3 Tips for Baking Healthier Cookies

Although making a healthier cookie may not sound as appealing as eating a cookie filled with sugars, fats, or sweet candy, a healthy cookie can be made that still tastes good. Fathoming may be a little complicated, but some healthier ingredients and alternatives can be added to cookies so they retain their flavor, so they are not as bad for you. Implementing small improvements in your current recipe for family cookies will help you stick to your diet and give you the little bit of sugar you want to make for your next meal.

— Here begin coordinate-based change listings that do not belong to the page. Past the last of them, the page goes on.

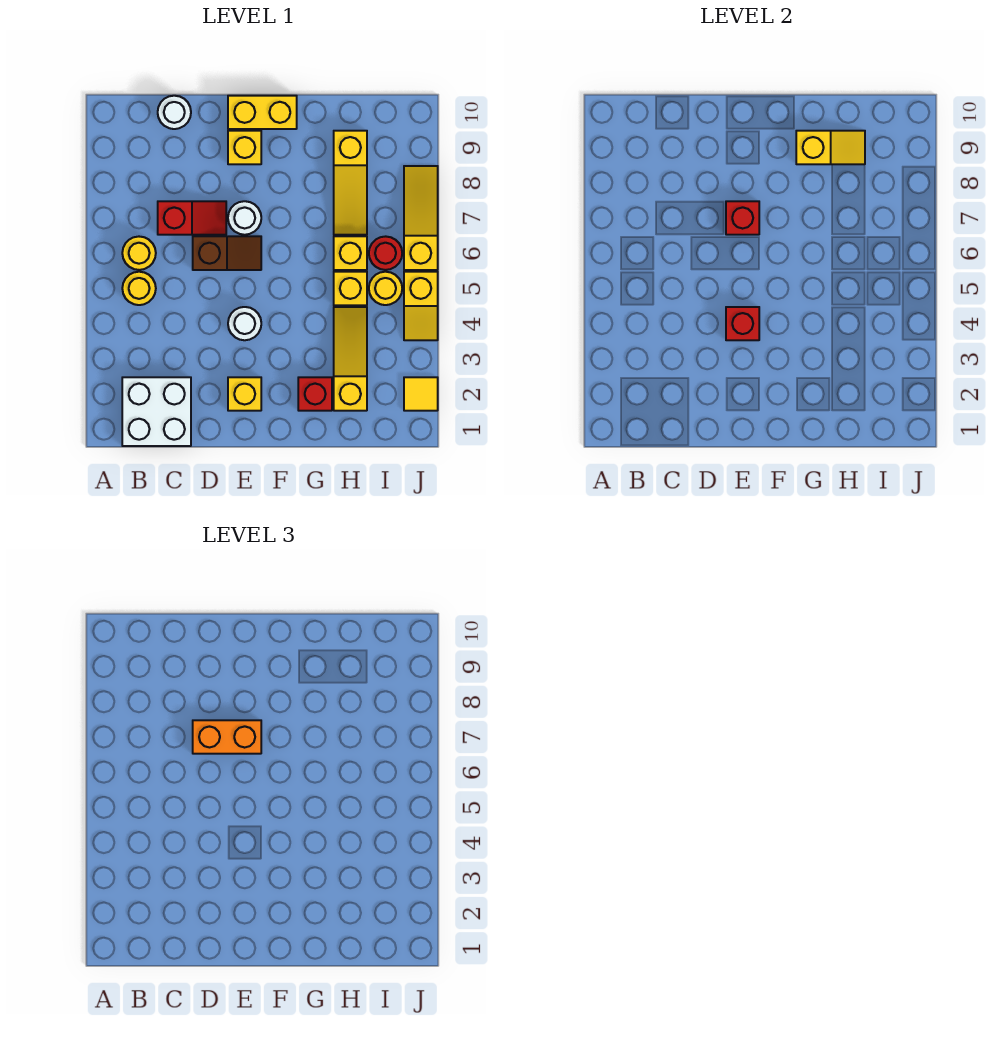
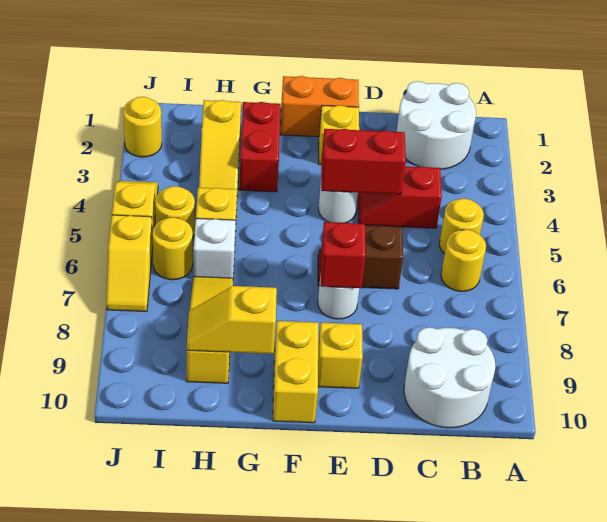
white brick B1:C2 level 1 -> white round brick B1:C2 level 1
red slope C7:D7 level 1 top C -> red slope C4:D4 level 1 top C
white round brick C10 level 1 -> white round brick B9:C10 level 1
orange brick D7:E7 level 3 -> orange brick E1:F1 level 1
red brick E4 level 2 -> red brick D4:E4 level 2
yellow brick E10:F10 level 1 -> yellow brick F9:F10 level 1
red brick G2 level 1 -> red brick G2:G3 level 1
yellow brick H6 level 1 -> white brick H6 level 1
red round brick I6 level 1 -> yellow round brick I6 level 1
yellow tile J2 level 1 -> yellow round brick J2 level 1
yellow slope J6:J8 level 1 top 6 -> yellow slope J6:J7 level 1 top 6

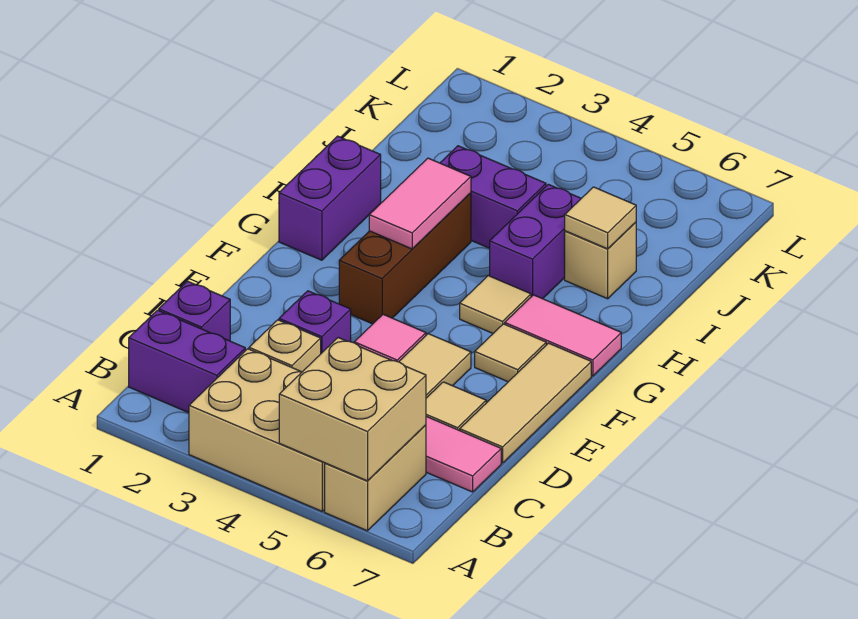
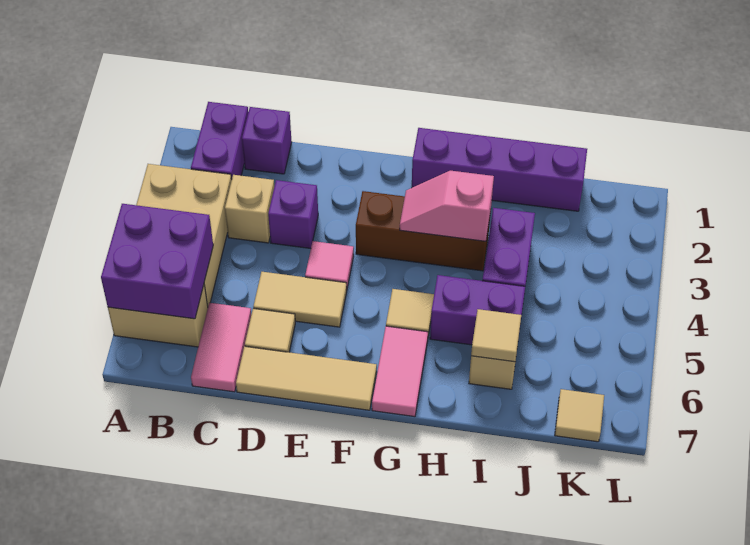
tan brick A5:B6 level 2 -> purple brick A5:B6 level 2
tan tile F6 level 1 -> tan tile K7 level 1
purple brick G1:H1 level 1 -> purple brick G1:J1 level 1
pink tile G3:H3 level 2 -> pink slope G3:H3 level 2 top H

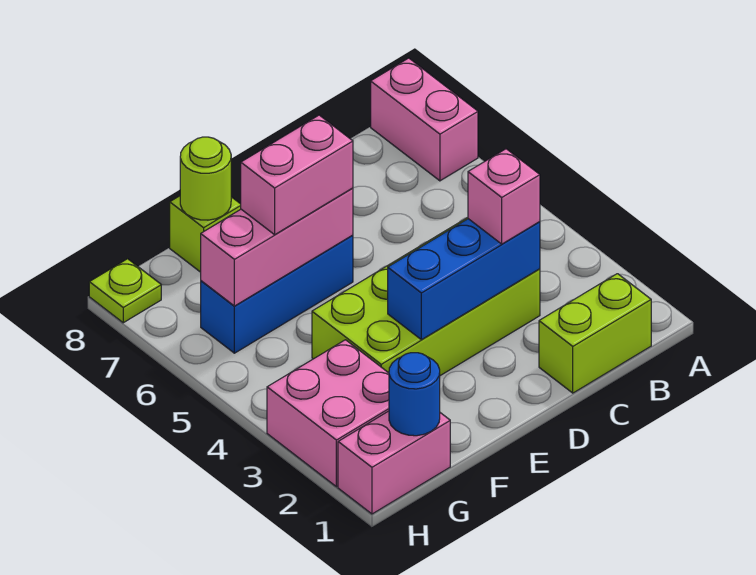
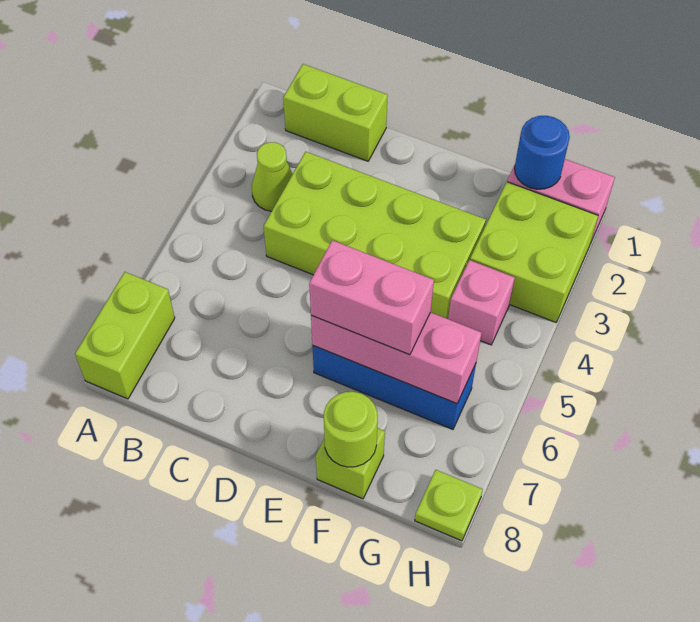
pink brick A7:A8 level 1 -> lime brick A7:A8 level 1
none -> lime cone B3 level 1
blue brick C3:E3 level 2 -> none
pink brick C3 level 3 -> pink brick G4 level 1
pink brick G2:H3 level 1 -> lime brick G2:H3 level 1

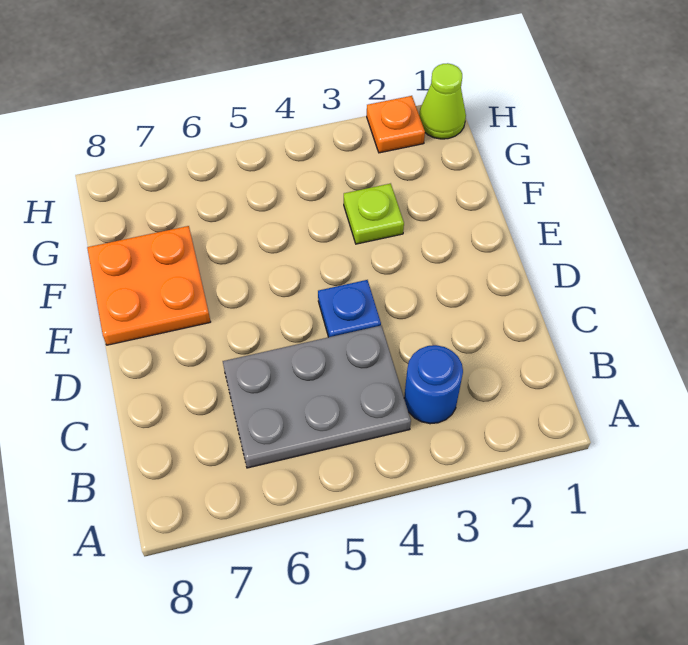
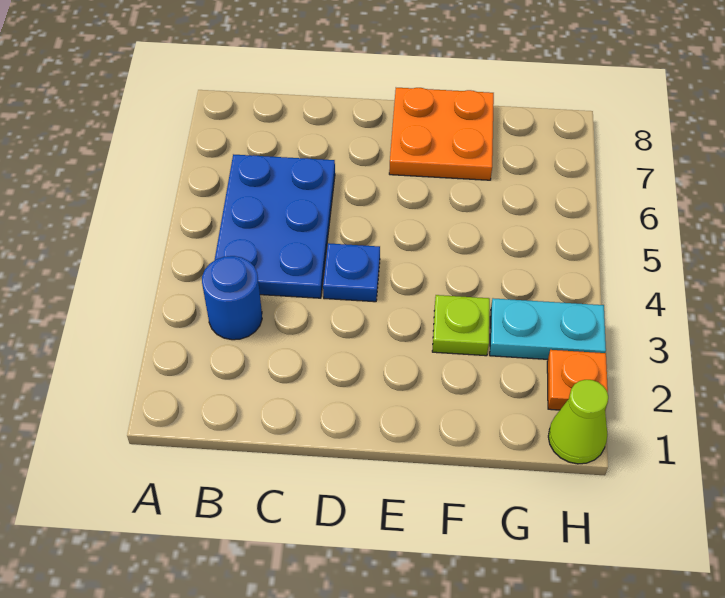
grey plate B4:C6 level 1 -> blue plate B4:C6 level 1
none -> cyan plate G3:H3 level 1

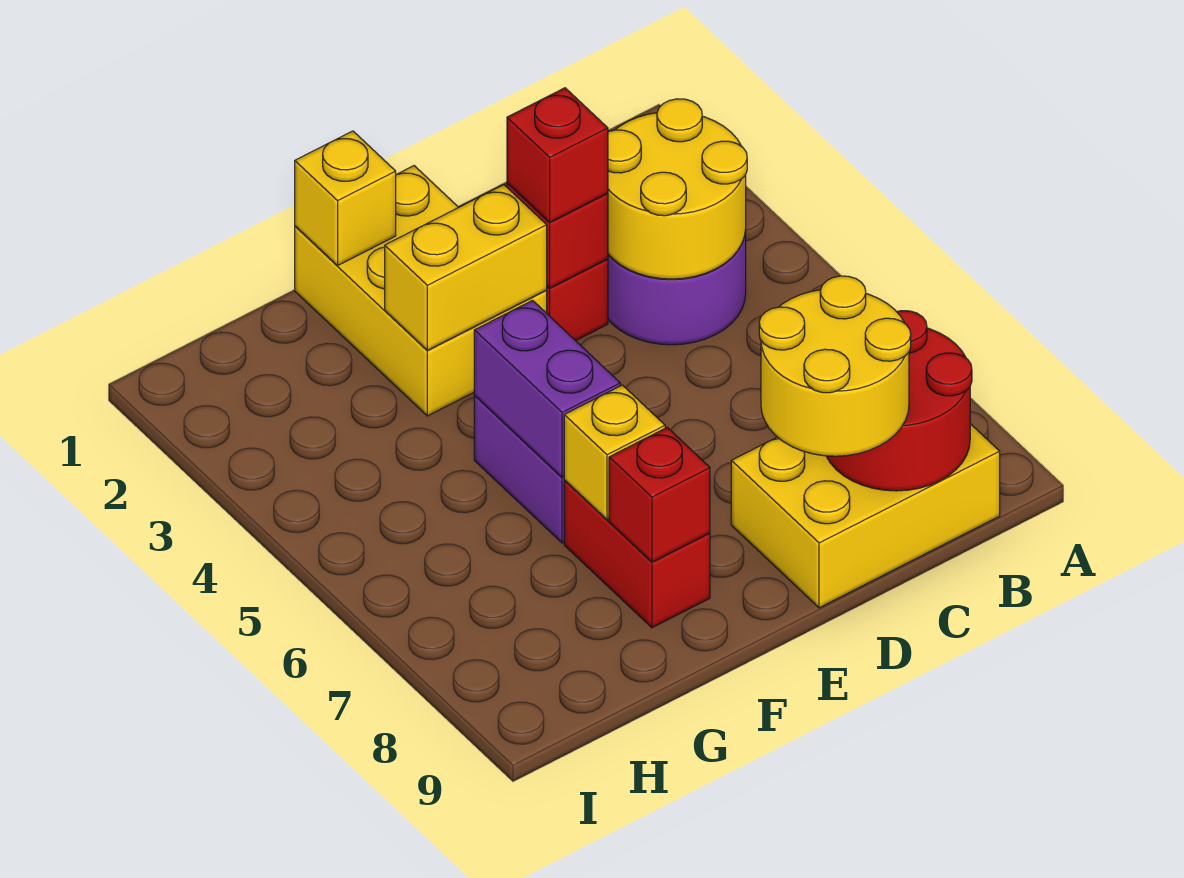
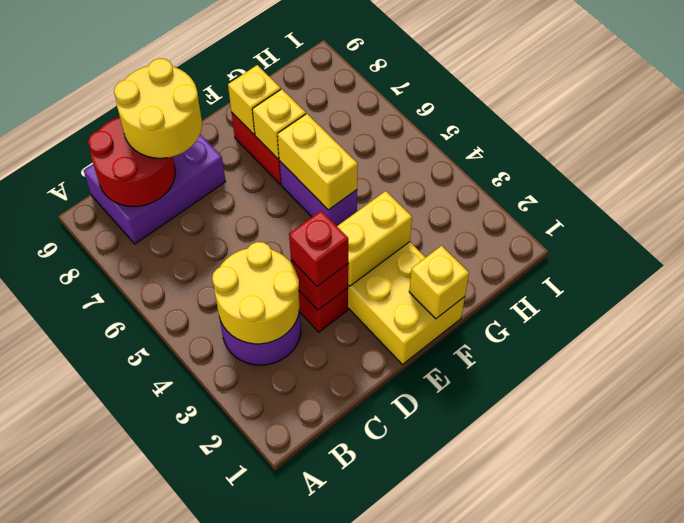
yellow brick B8:D9 level 1 -> purple brick B8:D9 level 1
purple brick F5:F6 level 2 -> yellow brick F5:F6 level 2
red brick F8 level 2 -> yellow brick F8 level 2

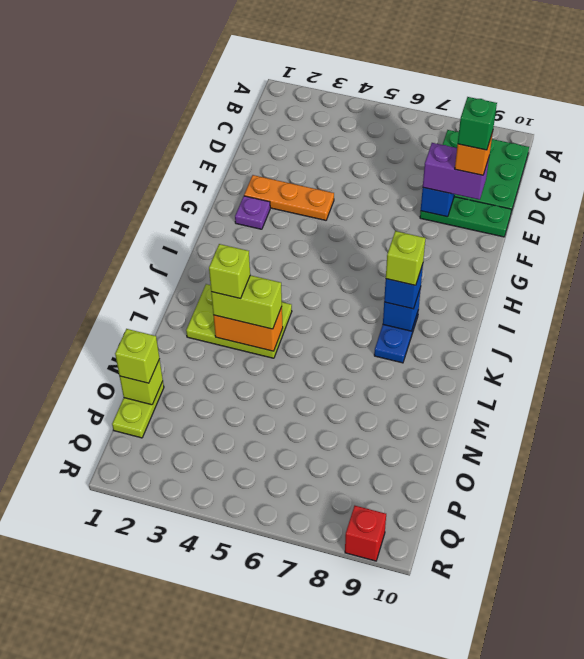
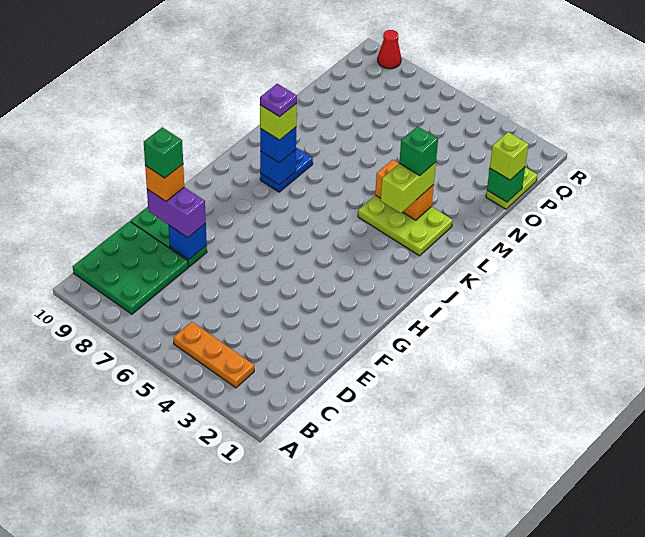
orange plate F2:F4 level 1 -> orange plate B3:B5 level 1
purple plate G2 level 1 -> purple plate J8 level 5
lime brick L3:L4 level 3 -> lime brick K3:L3 level 3
lime brick L3 level 4 -> green brick L3 level 4
lime brick O1 level 2 -> green brick O1 level 2
red brick R9 level 1 -> red cone R9 level 1

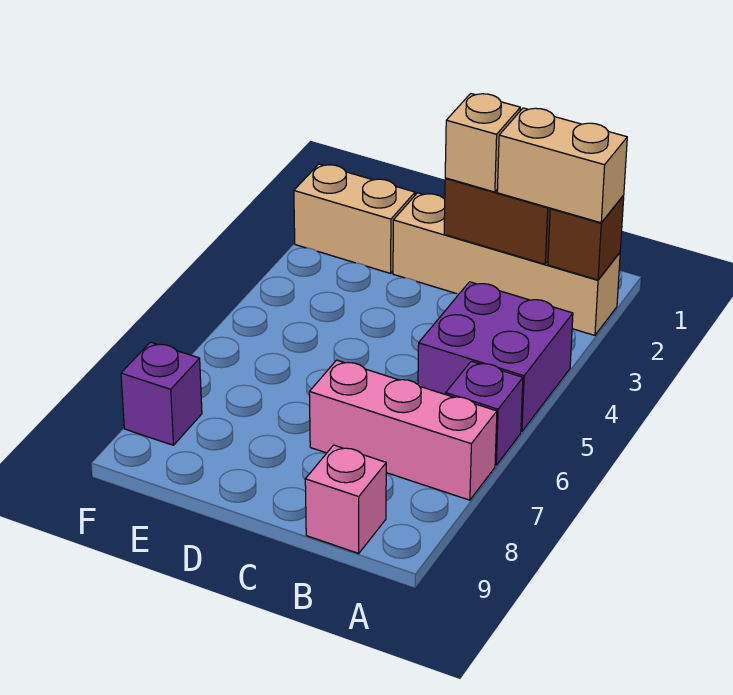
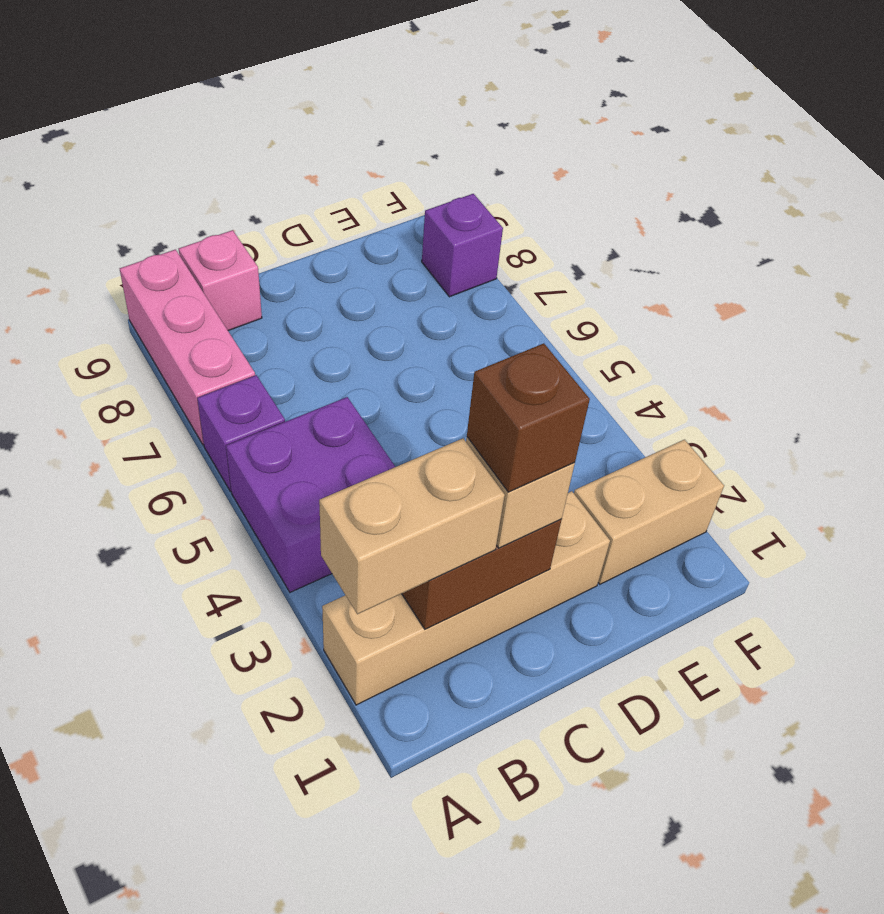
brown brick A2 level 2 -> brown brick C2 level 4
pink brick A7:C7 level 1 -> pink brick A7:A9 level 1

With so many people moving to health-conscious lifestyles, cookies don’t need to be thrown completely out of your diet. Alternatively, find some of the following tips to help make some healthy cookies for your kids.

1. Add Dried Fruit

For recipes that include chocolate chips or other extra sugar-based ingredients, consider adding to your cookies pieces of dried fruit. Dried fruits are safe to eat and contain natural sugars that will still give some sweet flavoring to your cookies. You can select fruits that complement the other flavors in your cookies, or you can simply play with various fruits you can find in the grocery store. Here are some dried fruits widely used in cookie baking and can be found on the market of your local grocery or farmers:

Cherries

Raisins

Figs

Prunes

Cranberries

2. Think Whole Grains

Fiber is an important part of a balanced diet, so why not include fiber in your cookies? When baking your cookies from scratch, replace your all-purpose meal with much healthier wheat flour. But if you substitute half of the total amount of flour recommended for a whole wheat flour recipe then you make a healthier cookie.

The wheat flour makes the cookies denser than they would be with all-purpose flour, thereby providing more nutritious value and just a little more fitting into the diet.

The addition of oats to the mixture is another trick some bakers use to add nutritional value to cookies. The oats will give a crunchy texture to the cookie and can add extra fiber to your cookies.

3. Replace other Ingredients

Think of all the ingredients used to produce the standard recipe for cookies. Now think of different ingredients that can make your cookies a little safer but taste as good as normal. Replacing only a few different ingredients that you can turn into a balanced cookie. Find any of the following alternative ingredients for your safe batch of cookies:

Remove the oil and butter from your applesauce cookie recipe

Replace eggs with an egg replacement or sometimes only egg whites

Replace milk chocolate chips with half-sweet bits of chocolate instead

Replace white sugar with succinate or stevia (sugar cane).

Remember you have to remember and make good food if you want to get better. You can turn what would otherwise be an unhealthy, sugar-filled, fattening cookie into a balanced, lightly sweetened cookie snack with these easy tips.